Malade et remplacé à Stuttgart, voilà Teodor Currentzis rétabli à Luxembourg, et avec son propre orchestre. Cette fois, ce sont deux œuvres des années 1930 qui sont au programme.
Le Concerto en sol réussit bien à ces deux explorateurs que sont Hélène Grimaud et Teodor Currentzis. Il faut, c'est certain, suspendre un temps ses habitudes d'écoute pour apprécier leur proposition : les déhanchements jazz, les éclats de couleur à l'orchestre, l'atmosphère « gaie et brillante » que Ravel y décrivait ne sont pas à l'ordre du jour, et les ravéliens les plus révérencieux n'y trouveront pas leur compte. L'orchestre paraît même presque en retrait, avec des sonorités comme dépolies ; c'est le piano qui est au premier plan, et ce que propose Hélène Grimaud est sensationnel, pas seulement par l'époustouflante maîtrise technique dont elle fait montre. Le dernier mouvement pétille autant qu'il le faut, mais la poésie des deux premiers, expressive sans une once de sentimentalité, d'une simplicité de ton radicale, témoigne avec force de ce que la technique peut quand elle a l'humilité de se mettre au service de la musique. Si ce concert était un disque, il faudrait le déconseiller à ceux qui veulent découvrir l'œuvre, mais il est bien heureux que de telles interprétations existent à côté des approches plus classiques.

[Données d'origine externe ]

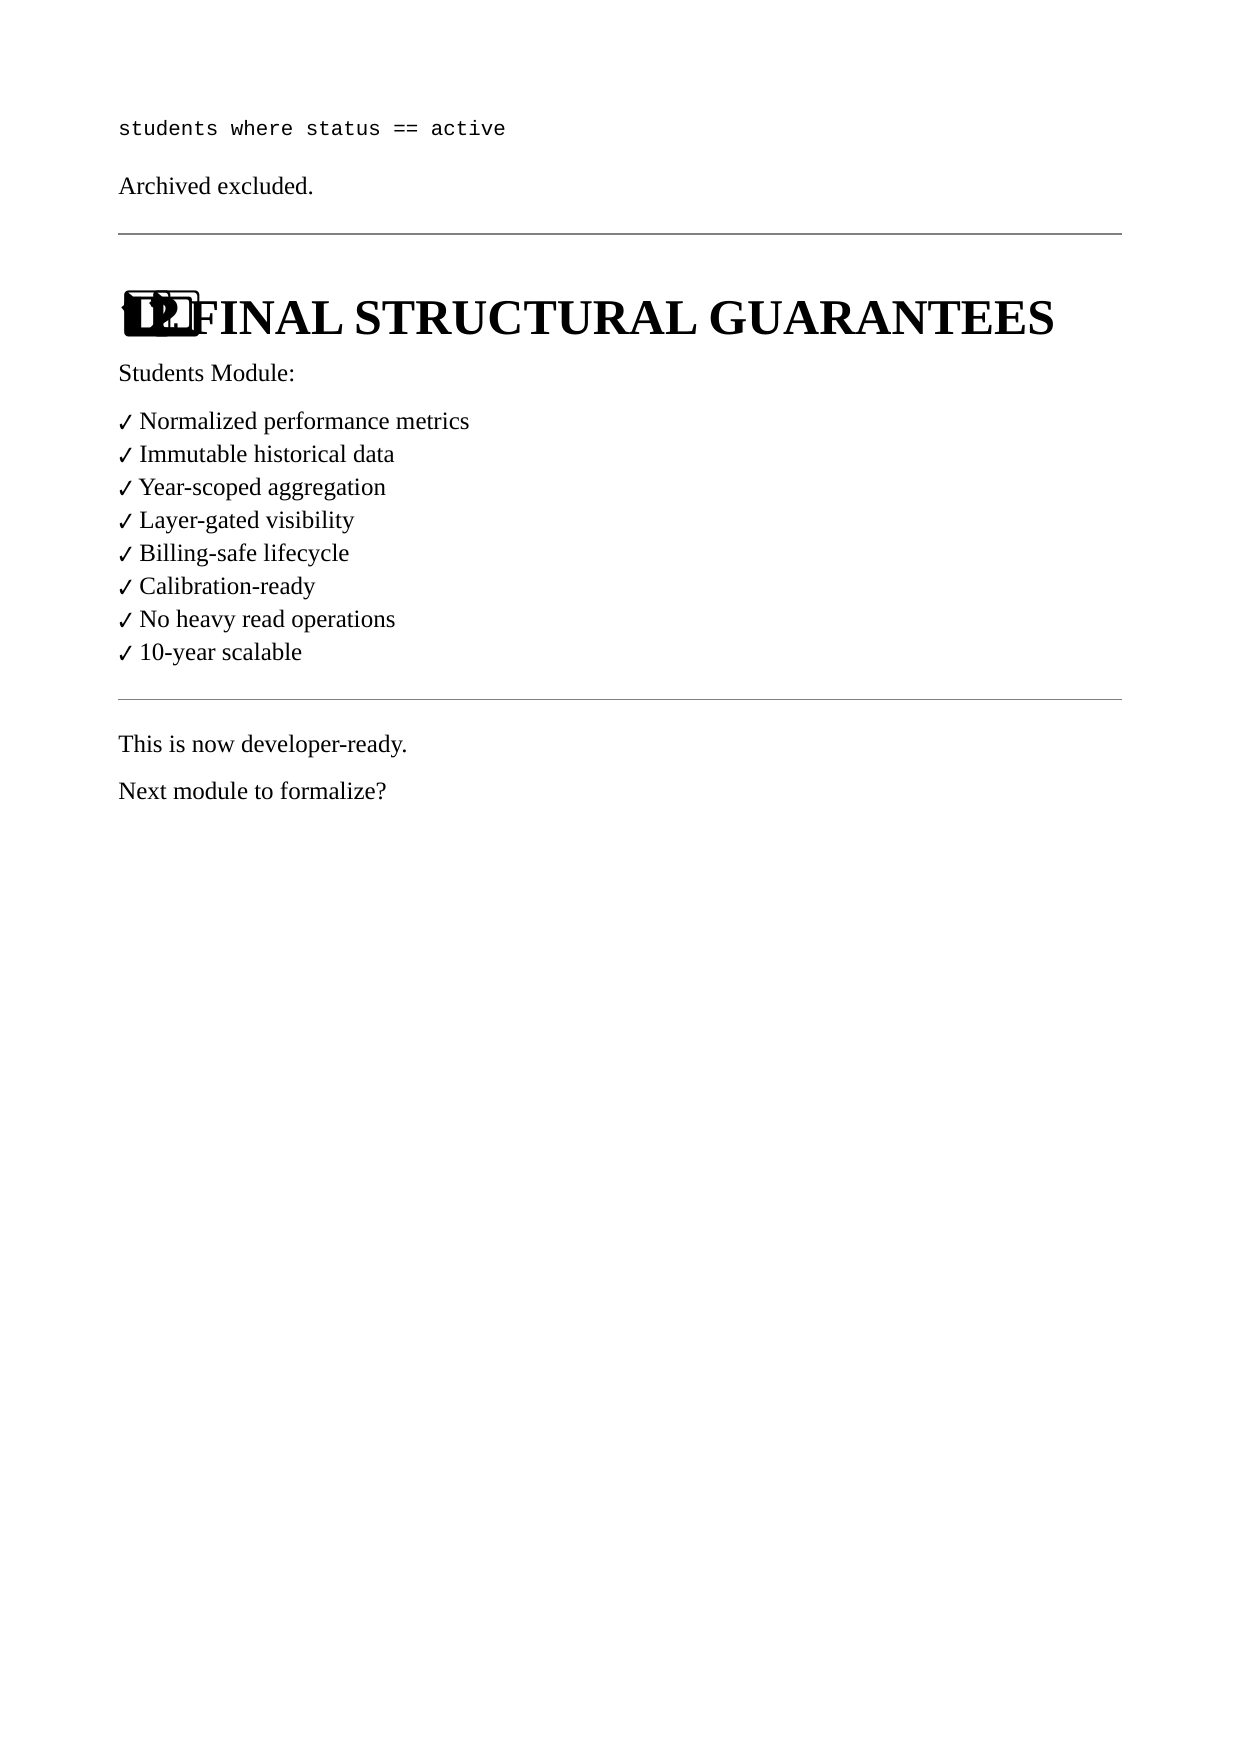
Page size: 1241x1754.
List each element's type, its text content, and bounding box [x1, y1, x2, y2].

Après cette courte première partie, Currentzis présente une longue suite d'extraits du ballet Roméo et Juliette de Prokofiev, non pas des suites préexistantes, mais une sélection personnelle qui n'est pas sans poser problème. Elle commence certes par l'introduction de l'acte I pour se finir par la mort des héros, mais elle construit un parcours personnel qui ne suit pas le ballet original et privilégie trop souvent les passages les plus extérieurs de la partition. On peut compter sur Currentzis, et sur son orchestre qui n'a que peu d'égaux dans la précision, la cohésion d'ensemble et l'engagement de ses membres, pour donner au combat de l'acte I toute la théâtralité nécessaire, mais ils y ajoutent une noirceur fiévreuse qui lui donne un relief particulièrement marquant. La danse avec mandoline de l'acte II est un grand moment d'humour musical, les différents moments de réjouissance populaire ont un allant irrésistible. Certes.

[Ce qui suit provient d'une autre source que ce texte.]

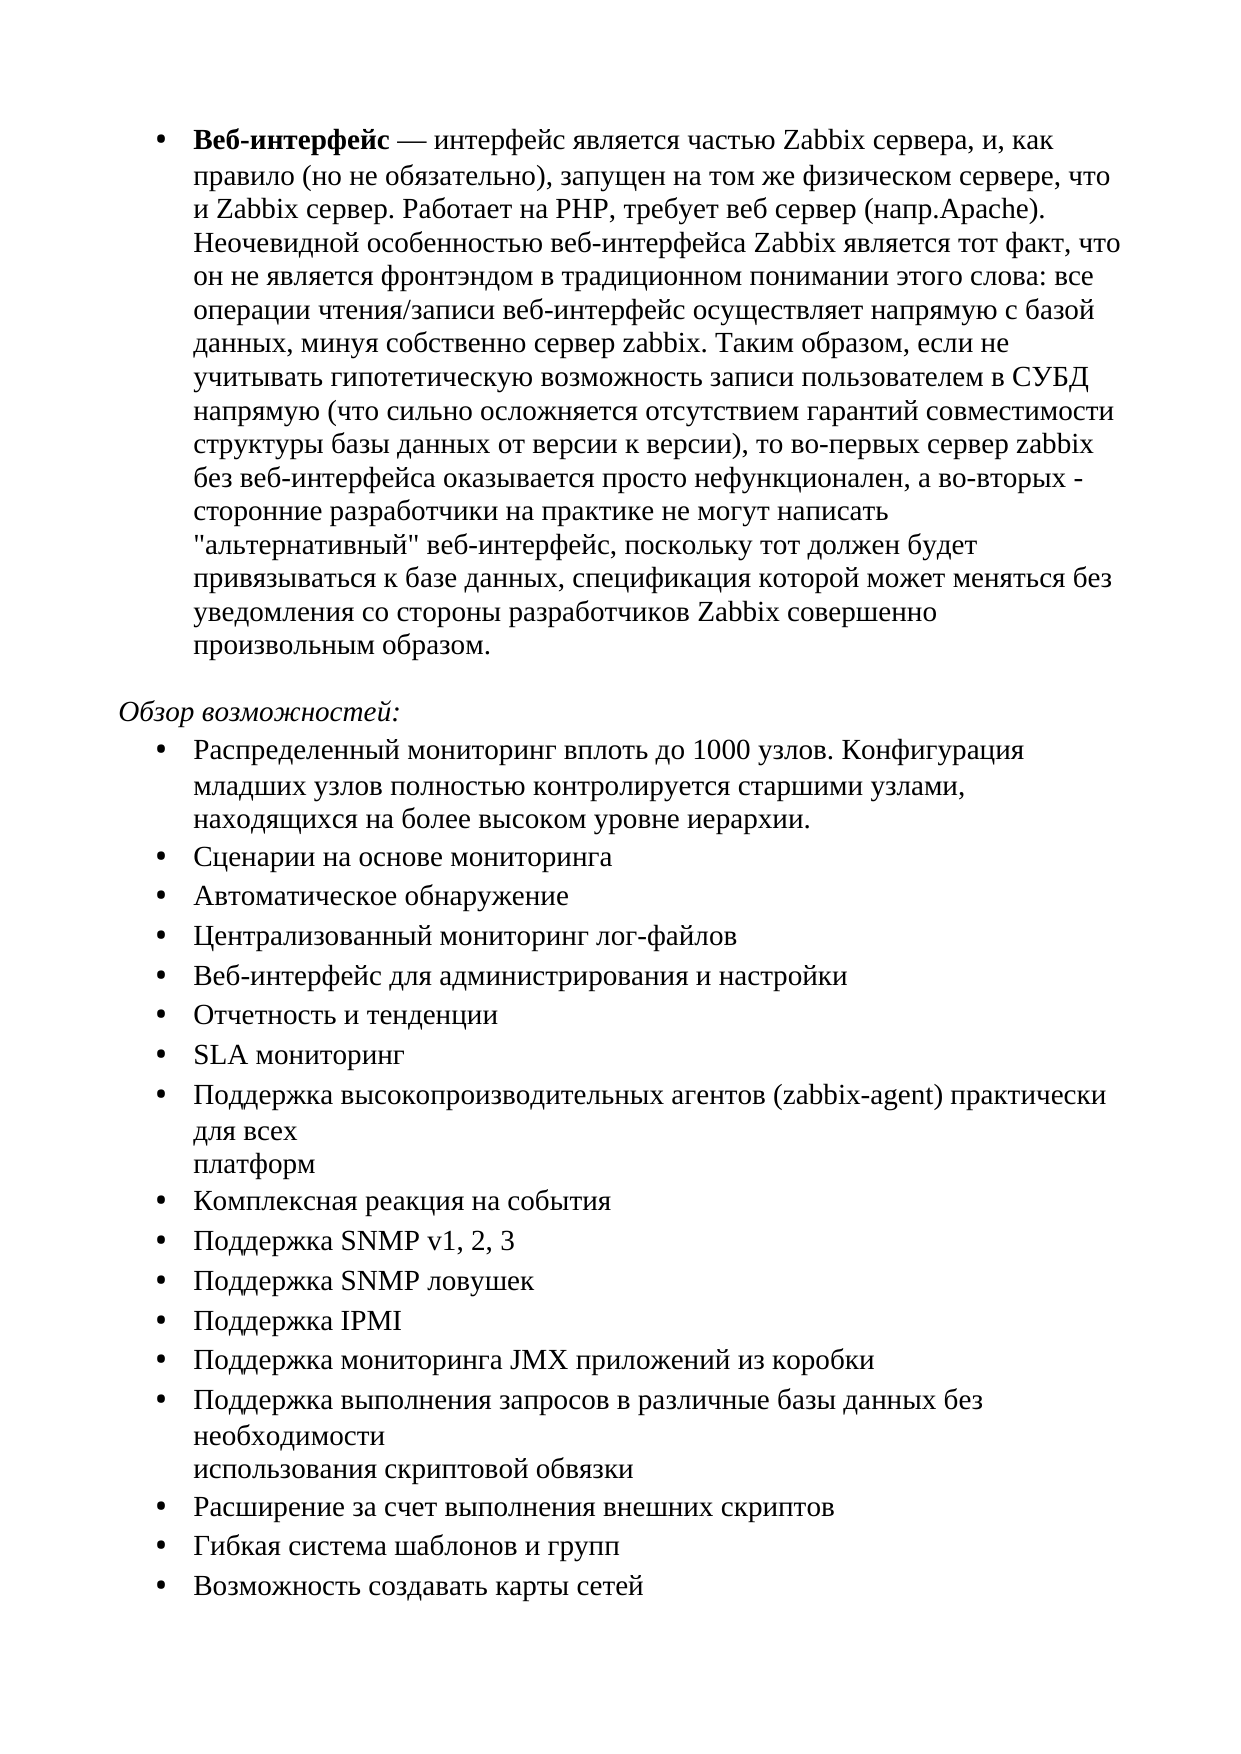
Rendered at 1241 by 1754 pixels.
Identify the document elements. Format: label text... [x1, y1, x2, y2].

list Распределенный мониторинг вплоть до 1000 узлов. Конфигурация младших узлов полностью контролируется старшими узлами, находящихся на более высоком уровне иерархии. [156, 728, 1122, 835]
list Поддержка SNMP v1, 2, 3 [156, 1219, 1122, 1259]
list Поддержка мониторинга JMX приложений из коробки [156, 1338, 1122, 1378]
list Поддержка SNMP ловушек [156, 1259, 1122, 1299]
list Гибкая система шаблонов и групп [156, 1524, 1122, 1564]
list Поддержка IPMI [156, 1299, 1122, 1338]
list Централизованный мониторинг лог-файлов [156, 914, 1122, 954]
list Поддержка выполнения запросов в различные базы данных без необходимости использования скриптовой обвязки [156, 1378, 1122, 1485]
list Расширение за счет выполнения внешних скриптов [156, 1485, 1122, 1524]
list Сценарии на основе мониторинга [156, 835, 1122, 874]
list Поддержка высокопроизводительных агентов (zabbix-agent) практически для всех платформ [156, 1073, 1122, 1180]
list Автоматическое обнаружение [156, 874, 1122, 914]
list Веб-интерфейс для администрирования и настройки [156, 954, 1122, 993]
text Обзор возможностей: [118, 694, 1122, 728]
list Комплексная реакция на события [156, 1180, 1122, 1219]
list SLA мониторинг [156, 1033, 1122, 1073]
list Отчетность и тенденции [156, 993, 1122, 1033]
list Веб-интерфейс — интерфейс является частью Zabbix сервера, и, как правило (но не обязательно), запущен на том же физическом сервере, что и Zabbix сервер. Работает на PHP, требует веб сервер (напр.Apache). Неочевидной особенностью веб-интерфейса Zabbix является тот факт, что он не является фронтэндом в традиционном понимании этого слова: все операции чтения/записи веб-интерфейс осуществляет напрямую с базой данных, минуя собственно сервер zabbix. Таким образом, если не учитывать гипотетическую возможность записи пользователем в СУБД напрямую (что сильно осложняется отсутствием гарантий совместимости структуры базы данных от версии к версии), то во-первых сервер zabbix без веб-интерфейса оказывается просто нефункционален, а во-вторых - сторонние разработчики на практике не могут написать "альтернативный" веб-интерфейс, поскольку тот должен будет привязываться к базе данных, спецификация которой может меняться без уведомления со стороны разработчиков Zabbix совершенно произвольным образом. [156, 118, 1122, 661]
list Возможность создавать карты сетей [156, 1564, 1122, 1604]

Et pourtant une frustration finit par s'installer : tant de brio, tant de fièvre, ce surinvestissement du moindre accent de la partition peuvent se comprendre sur la durée d'un bis récapitulant toutes les qualités des musiciens, mais près d'une heure de musique à ce régime ne sont pas une bonne idée, d'autant que Currentzis dirige constamment dans les extrêmes de la dynamique ; même les passages plus doux, du reste, auraient mérité une respiration un peu plus ample.